_What this task involves:_ In how many lines of the items below does the word "Medizin" appear? Reply with the count alone.

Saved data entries
• • • •

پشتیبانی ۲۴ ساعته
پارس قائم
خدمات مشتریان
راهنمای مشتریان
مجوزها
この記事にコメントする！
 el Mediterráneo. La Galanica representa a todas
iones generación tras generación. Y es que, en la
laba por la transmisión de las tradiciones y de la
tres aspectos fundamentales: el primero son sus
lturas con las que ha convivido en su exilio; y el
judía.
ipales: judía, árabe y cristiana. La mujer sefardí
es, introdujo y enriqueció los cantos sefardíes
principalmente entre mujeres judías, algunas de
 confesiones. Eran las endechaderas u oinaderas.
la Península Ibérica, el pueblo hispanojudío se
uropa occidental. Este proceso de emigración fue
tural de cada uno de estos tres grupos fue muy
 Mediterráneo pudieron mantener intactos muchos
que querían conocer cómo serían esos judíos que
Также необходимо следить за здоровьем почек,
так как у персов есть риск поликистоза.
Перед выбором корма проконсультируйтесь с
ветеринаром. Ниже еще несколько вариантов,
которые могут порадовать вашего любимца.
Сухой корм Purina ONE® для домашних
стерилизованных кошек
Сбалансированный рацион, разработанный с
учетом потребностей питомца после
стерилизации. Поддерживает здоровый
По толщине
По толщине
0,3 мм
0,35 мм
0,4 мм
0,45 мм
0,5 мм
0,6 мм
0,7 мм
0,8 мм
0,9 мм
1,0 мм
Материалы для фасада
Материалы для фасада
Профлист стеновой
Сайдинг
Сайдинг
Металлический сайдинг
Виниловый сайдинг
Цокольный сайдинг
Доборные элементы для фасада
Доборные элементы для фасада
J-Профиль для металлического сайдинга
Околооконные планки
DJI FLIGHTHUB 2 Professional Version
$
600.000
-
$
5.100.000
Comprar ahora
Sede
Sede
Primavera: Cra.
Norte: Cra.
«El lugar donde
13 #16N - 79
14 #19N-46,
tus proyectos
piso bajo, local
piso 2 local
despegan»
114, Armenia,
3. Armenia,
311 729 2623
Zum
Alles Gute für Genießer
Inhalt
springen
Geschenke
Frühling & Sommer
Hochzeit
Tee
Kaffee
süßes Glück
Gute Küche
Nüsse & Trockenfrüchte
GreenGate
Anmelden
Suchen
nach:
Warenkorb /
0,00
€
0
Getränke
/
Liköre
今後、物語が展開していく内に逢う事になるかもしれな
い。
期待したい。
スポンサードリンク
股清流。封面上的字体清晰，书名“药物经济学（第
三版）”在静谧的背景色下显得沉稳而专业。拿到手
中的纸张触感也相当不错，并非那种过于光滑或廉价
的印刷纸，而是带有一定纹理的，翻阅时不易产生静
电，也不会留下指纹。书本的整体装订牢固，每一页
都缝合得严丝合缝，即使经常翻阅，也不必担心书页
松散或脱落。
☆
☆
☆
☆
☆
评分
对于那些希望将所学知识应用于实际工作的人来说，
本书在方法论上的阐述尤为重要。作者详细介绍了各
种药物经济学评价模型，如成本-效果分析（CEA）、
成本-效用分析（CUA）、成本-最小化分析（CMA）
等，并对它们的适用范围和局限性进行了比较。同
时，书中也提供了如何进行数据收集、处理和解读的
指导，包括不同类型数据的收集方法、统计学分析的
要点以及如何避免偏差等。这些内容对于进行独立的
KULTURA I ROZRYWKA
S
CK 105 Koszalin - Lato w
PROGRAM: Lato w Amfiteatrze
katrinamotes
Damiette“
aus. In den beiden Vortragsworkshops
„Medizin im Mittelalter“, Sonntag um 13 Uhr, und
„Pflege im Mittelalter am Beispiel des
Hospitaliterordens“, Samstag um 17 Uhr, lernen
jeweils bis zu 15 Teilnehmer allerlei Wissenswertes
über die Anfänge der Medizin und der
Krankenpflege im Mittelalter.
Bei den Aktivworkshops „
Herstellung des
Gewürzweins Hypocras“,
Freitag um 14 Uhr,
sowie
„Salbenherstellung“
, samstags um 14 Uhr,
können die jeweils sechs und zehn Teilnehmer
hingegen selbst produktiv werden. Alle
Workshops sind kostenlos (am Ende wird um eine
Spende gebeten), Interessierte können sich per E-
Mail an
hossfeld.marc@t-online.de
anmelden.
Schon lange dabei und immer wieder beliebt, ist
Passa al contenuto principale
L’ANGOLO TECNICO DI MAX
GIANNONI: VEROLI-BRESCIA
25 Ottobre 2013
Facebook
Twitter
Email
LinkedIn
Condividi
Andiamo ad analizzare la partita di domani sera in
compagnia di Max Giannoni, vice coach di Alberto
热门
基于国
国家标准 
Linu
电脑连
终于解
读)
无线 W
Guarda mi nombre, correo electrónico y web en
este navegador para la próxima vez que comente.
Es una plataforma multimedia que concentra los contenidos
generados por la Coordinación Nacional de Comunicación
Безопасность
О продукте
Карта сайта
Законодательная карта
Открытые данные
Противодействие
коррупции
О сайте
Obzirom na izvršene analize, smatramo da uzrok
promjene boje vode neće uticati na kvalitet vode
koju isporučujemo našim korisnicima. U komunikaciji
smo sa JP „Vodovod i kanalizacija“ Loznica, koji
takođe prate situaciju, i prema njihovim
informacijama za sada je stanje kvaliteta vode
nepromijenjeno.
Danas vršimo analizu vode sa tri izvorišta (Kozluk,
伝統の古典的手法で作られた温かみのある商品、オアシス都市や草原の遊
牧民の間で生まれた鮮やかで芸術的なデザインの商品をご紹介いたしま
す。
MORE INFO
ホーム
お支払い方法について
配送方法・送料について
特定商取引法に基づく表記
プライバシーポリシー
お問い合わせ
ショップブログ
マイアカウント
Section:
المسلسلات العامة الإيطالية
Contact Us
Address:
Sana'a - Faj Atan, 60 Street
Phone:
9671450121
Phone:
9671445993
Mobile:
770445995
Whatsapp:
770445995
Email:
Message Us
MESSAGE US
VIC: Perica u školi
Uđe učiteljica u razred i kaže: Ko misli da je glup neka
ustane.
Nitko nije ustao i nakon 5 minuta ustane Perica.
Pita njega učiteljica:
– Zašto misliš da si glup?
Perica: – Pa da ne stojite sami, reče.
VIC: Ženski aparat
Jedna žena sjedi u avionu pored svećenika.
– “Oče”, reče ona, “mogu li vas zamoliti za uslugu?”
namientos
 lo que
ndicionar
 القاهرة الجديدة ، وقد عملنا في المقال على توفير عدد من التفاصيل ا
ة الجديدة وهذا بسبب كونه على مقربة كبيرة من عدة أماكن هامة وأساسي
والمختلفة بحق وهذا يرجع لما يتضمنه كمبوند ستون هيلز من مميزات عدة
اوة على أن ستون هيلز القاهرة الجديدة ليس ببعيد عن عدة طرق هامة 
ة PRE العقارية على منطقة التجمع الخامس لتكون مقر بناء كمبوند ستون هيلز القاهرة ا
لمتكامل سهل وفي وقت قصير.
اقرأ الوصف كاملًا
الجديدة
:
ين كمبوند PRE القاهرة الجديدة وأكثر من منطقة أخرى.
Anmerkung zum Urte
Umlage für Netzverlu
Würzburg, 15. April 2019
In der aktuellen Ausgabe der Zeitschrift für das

• • • •

_Answer area:_ 2